Extract provided Start Marker

Reich was joined in a news conference yesterday by Jacob Hacker, co-director of the UC Berkeley School of Law's Center on Health, Economic and Family Security, one of the leading advocates of the public plan option.
"We can't afford not to act right now," Hacker said. "We can't afford to cut the heart out of this reform legislation."
To reinforce their points, they cited a new report from Health Care for America Now, which documented that in the last nine years, the cost of health insurance has risen 120% while wages grew by only 29%. Health expenses have been the underlying reason for thousands of bankruptcies, which have prompted thousands of employers to discontinue coverage for their workers and caused many people to delay getting needed care. Lack of health insurance, the report said, causes 22,000 U.S. deaths each year.
Reich and Hacker spoke as the lawmakers and health policy experts are more seriously entertaining a proposal that would substitute smaller health insurance purchasing cooperatives for the public option, an idea proffered by North Dakota Democrat Sen. Kent Conrad.
Reich said "the strength of opposition (to the public plan) along with the president's own commitment to making the emerging bill bipartisan, seems to be leading to some very oddball compromises on the Hill, particularly in the Senate," Reich said.
He urged the president to forget about convincing Republicans to support a bipartisan effort. The public plan option "can pass with a majority vote," Reich said.
In recent days, California Sen. Dianne Feinstein voiced her doubts about a public plan, saying yesterday President Barack Obama may not have the votes for such an ambitious overhaul of the system.
"There's a lot of concern in the Democratic Caucus," Feinstein said on CNN. "If you change the Medicaid rate (to pay for the public plan) it has an impact on California of between $1 billion and $5 billion a year. Now how could I support that? Because it would take down the state."
Just covering the 6.6 million Californians who lack health coverage and are below the poverty line "becomes a huge, huge problem" Feinstein said.

Extract provided End Marker
Data excerpts Start Marker

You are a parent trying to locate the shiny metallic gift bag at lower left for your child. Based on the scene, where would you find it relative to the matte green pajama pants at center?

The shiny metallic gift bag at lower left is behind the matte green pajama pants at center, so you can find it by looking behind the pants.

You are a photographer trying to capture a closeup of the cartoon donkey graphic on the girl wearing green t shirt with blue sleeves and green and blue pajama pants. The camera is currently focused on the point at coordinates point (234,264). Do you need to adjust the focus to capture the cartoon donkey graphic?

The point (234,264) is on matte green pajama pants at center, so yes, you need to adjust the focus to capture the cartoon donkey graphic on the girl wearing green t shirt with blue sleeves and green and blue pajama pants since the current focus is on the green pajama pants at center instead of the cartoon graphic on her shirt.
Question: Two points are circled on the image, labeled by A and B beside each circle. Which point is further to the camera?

Data excerpts End Marker

## Assigned task A
Reproduce the part of the public plan article that opens with the words containing "To reinforce their" and closes with "Sen. Kent Conrad.".
## Assigned task B
List every person named in the public plan article.
## Assigned task C
According to the report cited in the public plan article, by what percentage has the cost of health insurance risen in the last nine years?
You will not need the collected data.

## Reply A
To reinforce their points, they cited a new report from Health Care for America Now, which documented that in the last nine years, the cost of health insurance has risen 120% while wages grew by only 29%. Health expenses have been the underlying reason for thousands of bankruptcies, which have prompted thousands of employers to discontinue coverage for their workers and caused many people to delay getting needed care. Lack of health insurance, the report said, causes 22,000 U.S. deaths each year.
Reich and Hacker spoke as the lawmakers and health policy experts are more seriously entertaining a proposal that would substitute smaller health insurance purchasing cooperatives for the public option, an idea proffered by North Dakota Democrat Sen. Kent Conrad.

## Reply B
Reich, Jacob Hacker, Kent Conrad, Dianne Feinstein, Barack Obama

## Reply C
120%